● ACTIVITY
The whole listing, please: repeat it exactly, with the pictures left out.

====== THE DATA

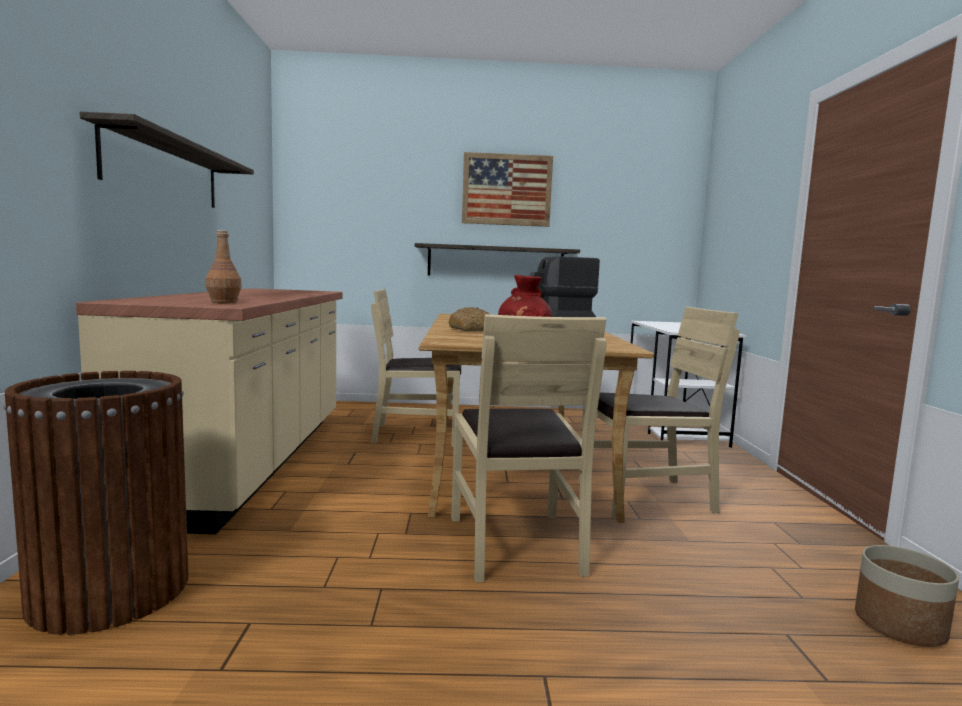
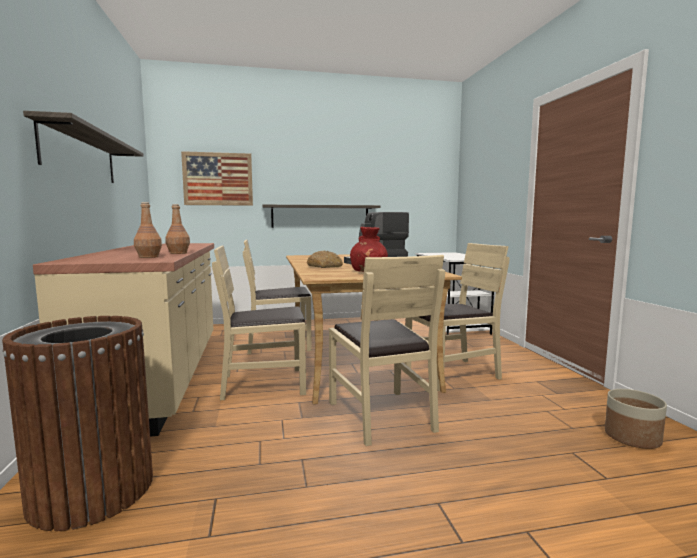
camera: 10 degrees left, 0 degrees up
picture [462,152,553,227] -> picture moved to [181,151,253,206]
none -> brown bottle [165,204,190,254]
none -> beige chair [212,245,306,400]

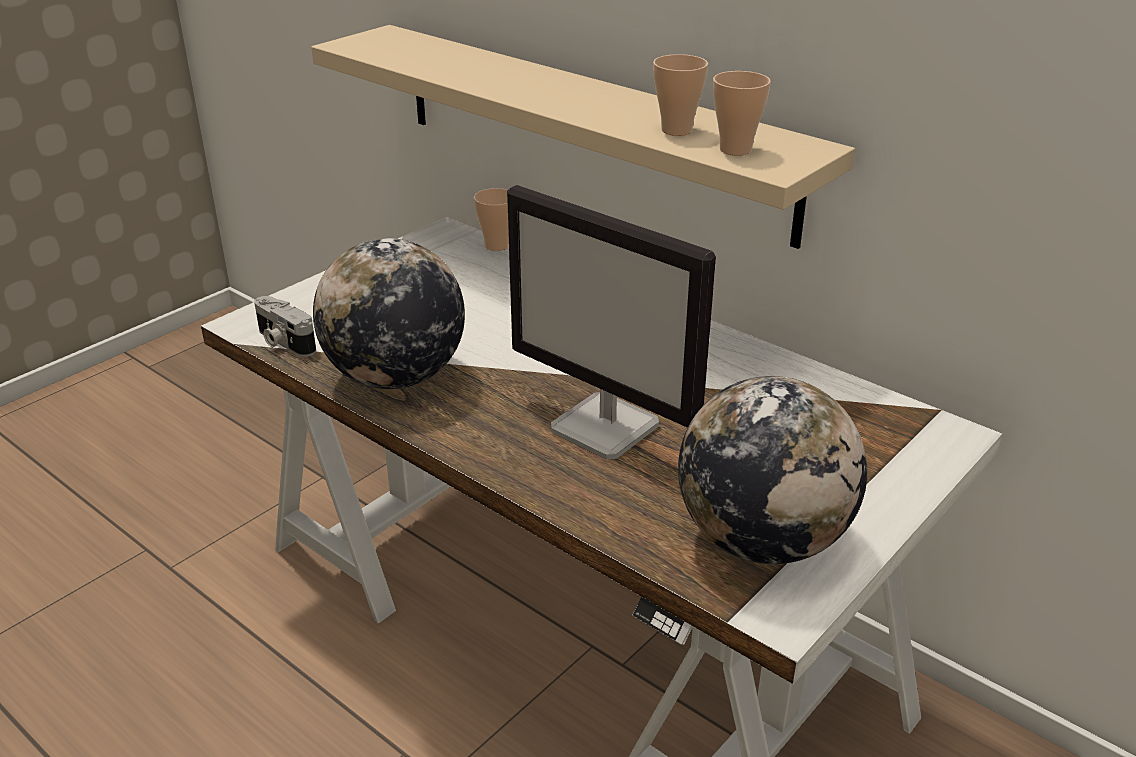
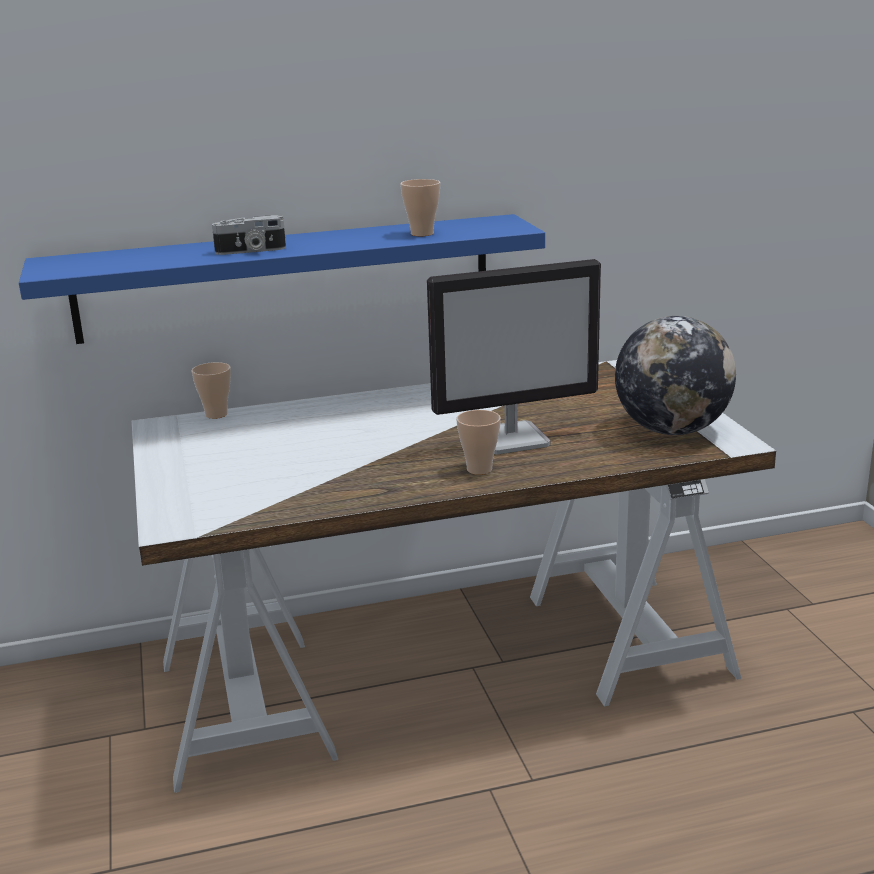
camera: 55 degrees left, 10 degrees down
camera [254,296,316,357] -> camera moved to [212,215,286,255]
beige shelf [311,25,855,249] -> blue shelf [19,214,545,344]
globe [313,238,465,389] -> none
cup [713,71,771,156] -> cup moved to [456,410,501,475]

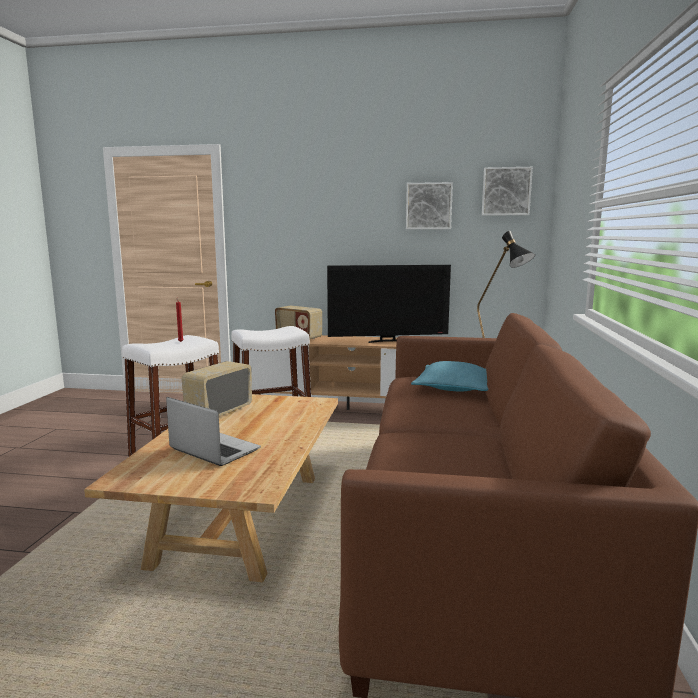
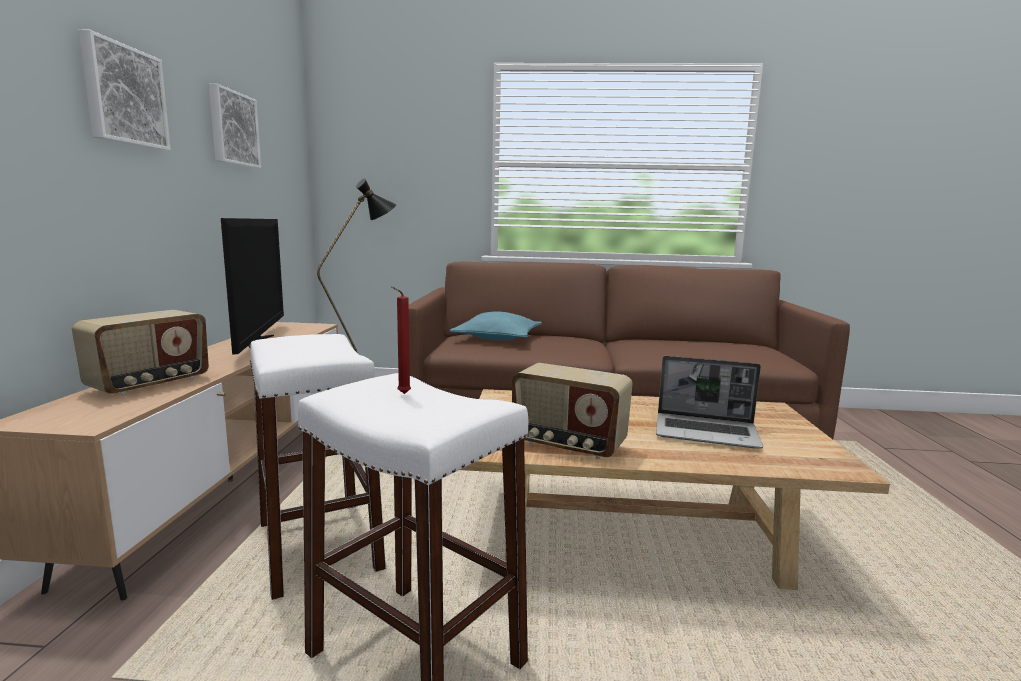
camera: 95 degrees left, 0 degrees up
laptop [166,397,261,466] -> laptop turned 105 degrees counterclockwise [656,356,763,448]
picture [482,167,533,215] -> picture moved to [78,30,171,151]

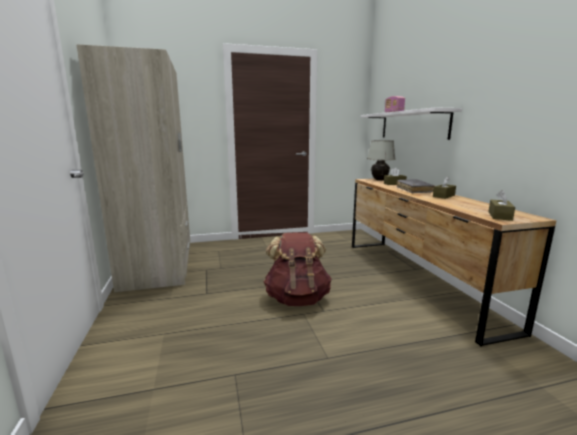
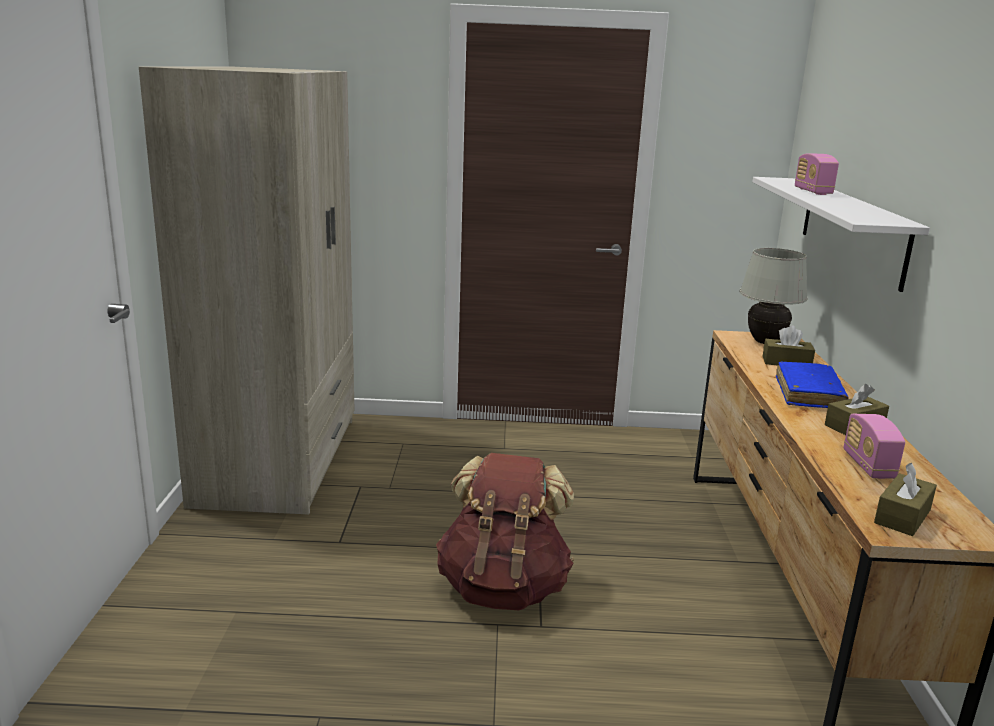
camera: 15 degrees right, 5 degrees up
grey book [397,179,435,193] -> blue book [776,362,849,408]
none -> radio [843,414,905,479]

============

● ANSWER TO THE PROBLEM
camera: 10 degrees left, 0 degrees up
picture [462,152,553,227] -> picture moved to [181,151,253,206]
none -> brown bottle [165,204,190,254]
none -> beige chair [212,245,306,400]

camera: 55 degrees left, 10 degrees down
camera [254,296,316,357] -> camera moved to [212,215,286,255]
beige shelf [311,25,855,249] -> blue shelf [19,214,545,344]
globe [313,238,465,389] -> none
cup [713,71,771,156] -> cup moved to [456,410,501,475]

camera: 95 degrees left, 0 degrees up
laptop [166,397,261,466] -> laptop turned 105 degrees counterclockwise [656,356,763,448]
picture [482,167,533,215] -> picture moved to [78,30,171,151]

camera: 15 degrees right, 5 degrees up
grey book [397,179,435,193] -> blue book [776,362,849,408]
none -> radio [843,414,905,479]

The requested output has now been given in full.